§ Text shown:
####################
Update the WiFi name and password. Xiaomi’s default SSID follows the format Xiaomi_XXXX. Changing it makes your network easier to identify and removes the brand fingerprint. Go to WiFi Settings → WiFi Name & Password and set a WPA2 or WPA3 password. WPA3 is available on AX-series and BE-series models. Our WPA2 vs WPA3 guide explains what the security difference actually means day-to-day.

Run a firmware update. Go to Settings → System → Firmware Update. Xiaomi pushes updates frequently — especially for newer Wi-Fi 6 and Wi-Fi 7 hardware. Running the current firmware closes known vulnerabilities and often improves performance. Our router firmware update guide walks through what to expect.

When Xiaomi Router Login Isn’t Working

Login Page Won’t Load

The most common cause on Xiaomi isn’t a wrong IP — it’s the browser defaulting to HTTPS. Work through this before anything else:

  1. Type http://192.168.31.1 with the http:// prefix explicitly — this forces HTTP and bypasses the HTTPS default
  2. Try http://miwifi.com as an alternative
  3. Confirm you’re connected to the Xiaomi WiFi (not mobile data, not a different network)
####################
§ Data for analysis:
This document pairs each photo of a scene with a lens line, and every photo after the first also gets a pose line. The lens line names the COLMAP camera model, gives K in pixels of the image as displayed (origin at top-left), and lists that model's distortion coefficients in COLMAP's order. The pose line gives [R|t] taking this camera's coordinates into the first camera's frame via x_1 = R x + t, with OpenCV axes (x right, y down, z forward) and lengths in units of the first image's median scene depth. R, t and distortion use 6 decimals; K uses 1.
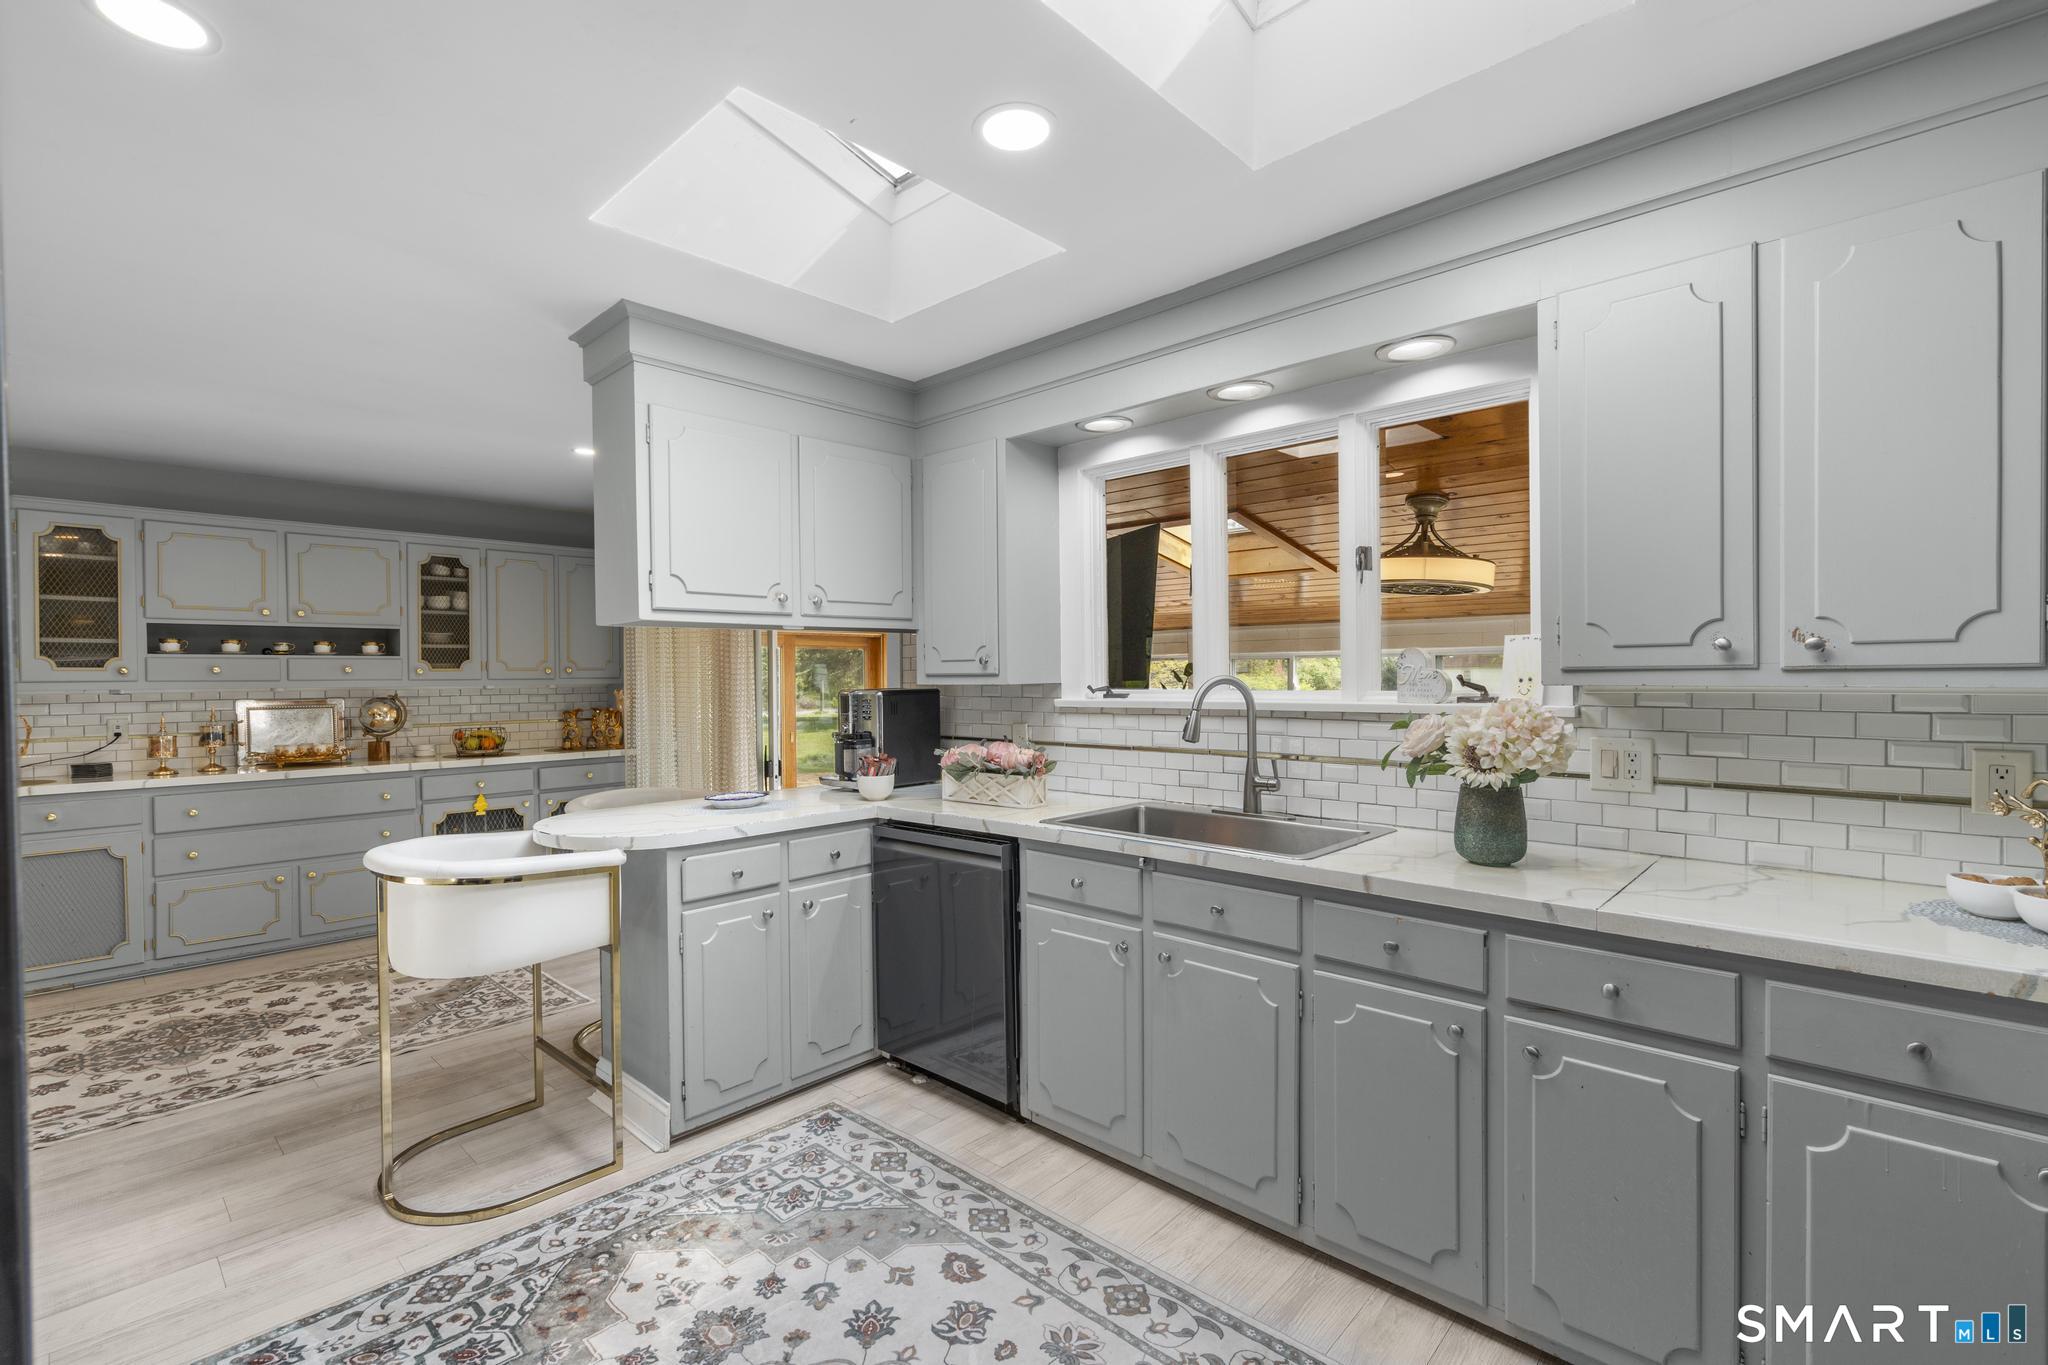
lens RADIAL K [[918.7, 0, 1024.0], [0, 918.7, 682.5], [0, 0, 1]] dist [-0.014969, 0.004331]
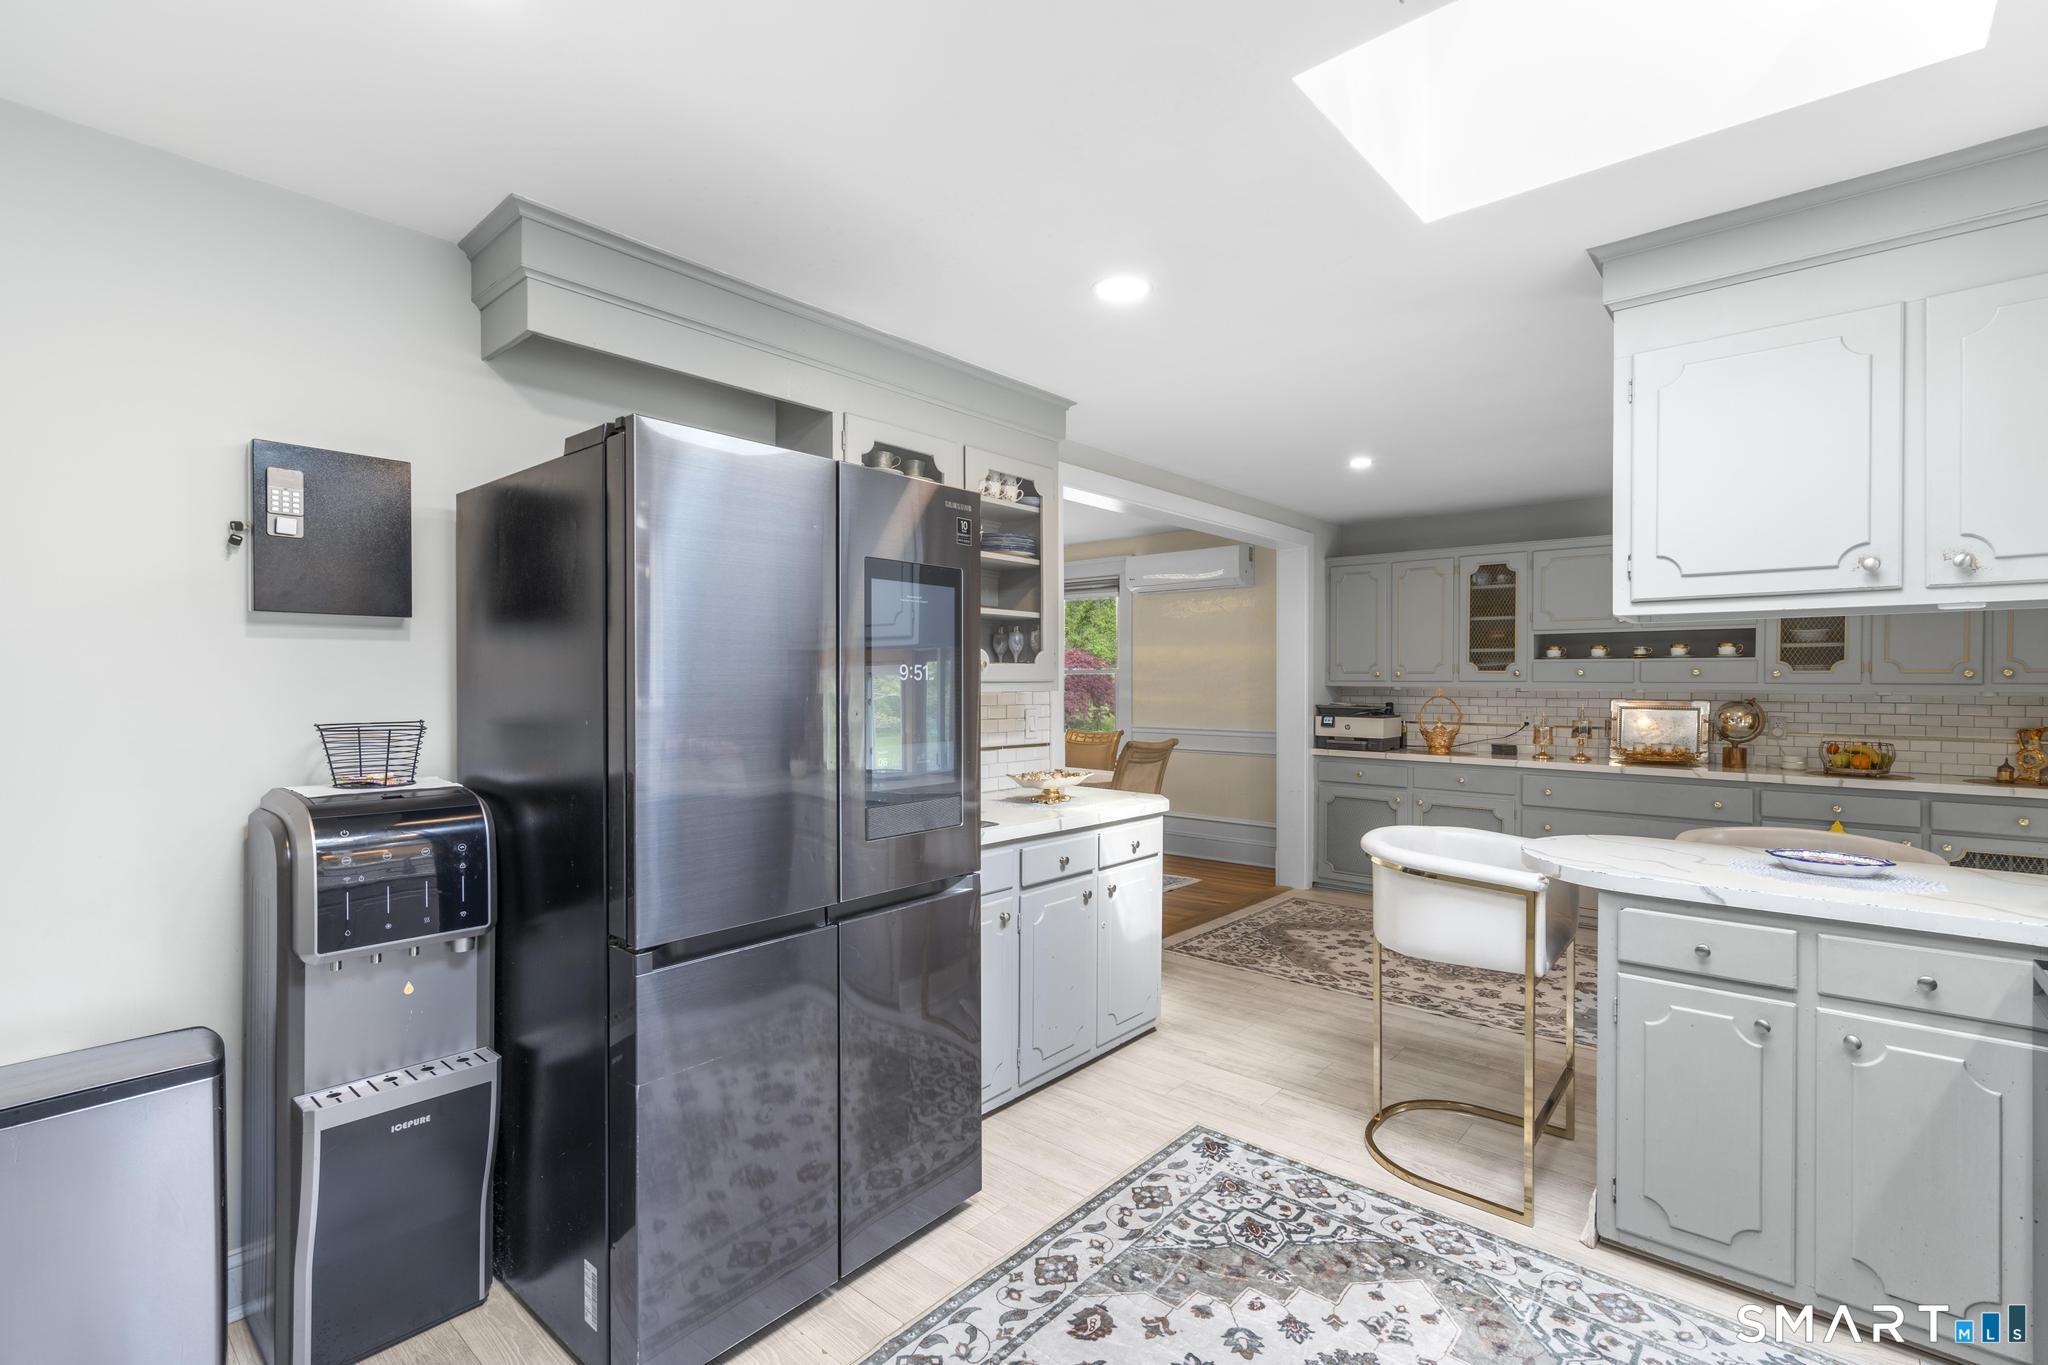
lens RADIAL K [[918.7, 0, 1024.0], [0, 918.7, 682.5], [0, 0, 1]] dist [-0.014969, 0.004331]
pose [[0.024093, 0.011771, -0.999640, 0.368680], [-0.011262, 0.999870, 0.011502, -0.009442], [0.999646, 0.010981, 0.024223, 0.389801]]
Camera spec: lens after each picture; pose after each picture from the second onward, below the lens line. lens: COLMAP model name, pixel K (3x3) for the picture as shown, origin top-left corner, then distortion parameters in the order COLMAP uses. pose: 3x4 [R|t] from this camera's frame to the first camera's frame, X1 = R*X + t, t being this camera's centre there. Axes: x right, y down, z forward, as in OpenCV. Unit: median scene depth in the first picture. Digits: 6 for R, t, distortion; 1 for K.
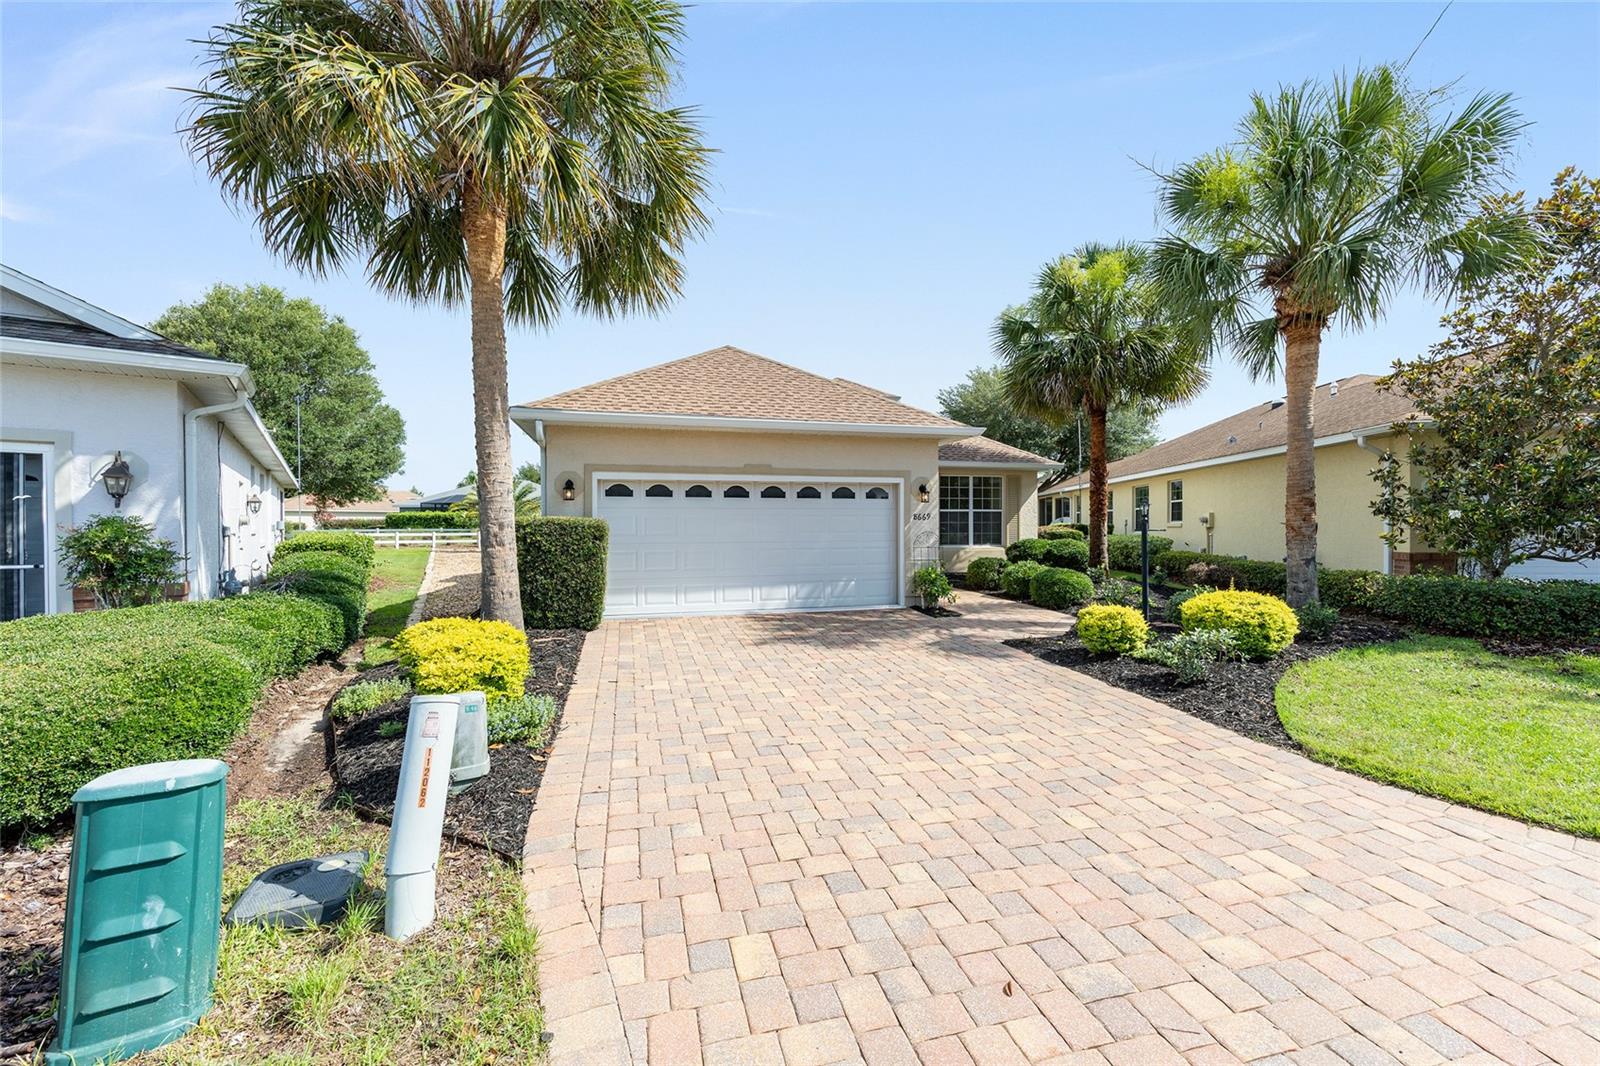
####################
§ Task: Extend the Xiaomi router login guide, picking up after its final troubleshooting step.

§ Result:
  4. On Android, temporarily disable mobile data so your phone doesn’t reroute traffic away from the local network
  5. Open an incognito or private window — a cached redirect can block the page in a regular tab
  6. Try a different browser entirely — Firefox is often more reliable than Chrome for local IP addresses

If none of those work, run ipconfig on Windows (or check the Router field in Mac network settings) to confirm the exact gateway IP your device sees. It should be 192.168.31.1, but a DHCP conflict or network reconfiguration could have shifted it.

Password Not Accepted

Work through these in sequence:

  • Try your current WiFi password — if you chose “same as WiFi” during setup, that’s your admin password
  • Try your old WiFi password — if you changed your WiFi password recently, the admin password may not have updated correctly
  • Check if the router is still in setup mode: go to 192.168.31.1 and see if the setup wizard runs instead of a login screen — if so, no password is set yet
  • For older MiWiFi models (R1D, MiWiFi HD, early 3G): try admin / admin — these legacy units shipped with factory defaults

You Set a Password and Forgot It

Unlike most brands, Xiaomi gives you one additional option before going to a factory reset: try your WiFi password. Because “same as WiFi” is the default setup choice, many users forget they linked the two. Open your phone’s WiFi settings, find the Xiaomi network, and check the saved password — that’s likely what you need.

If the WiFi password doesn’t work either, a factory reset is unavoidable.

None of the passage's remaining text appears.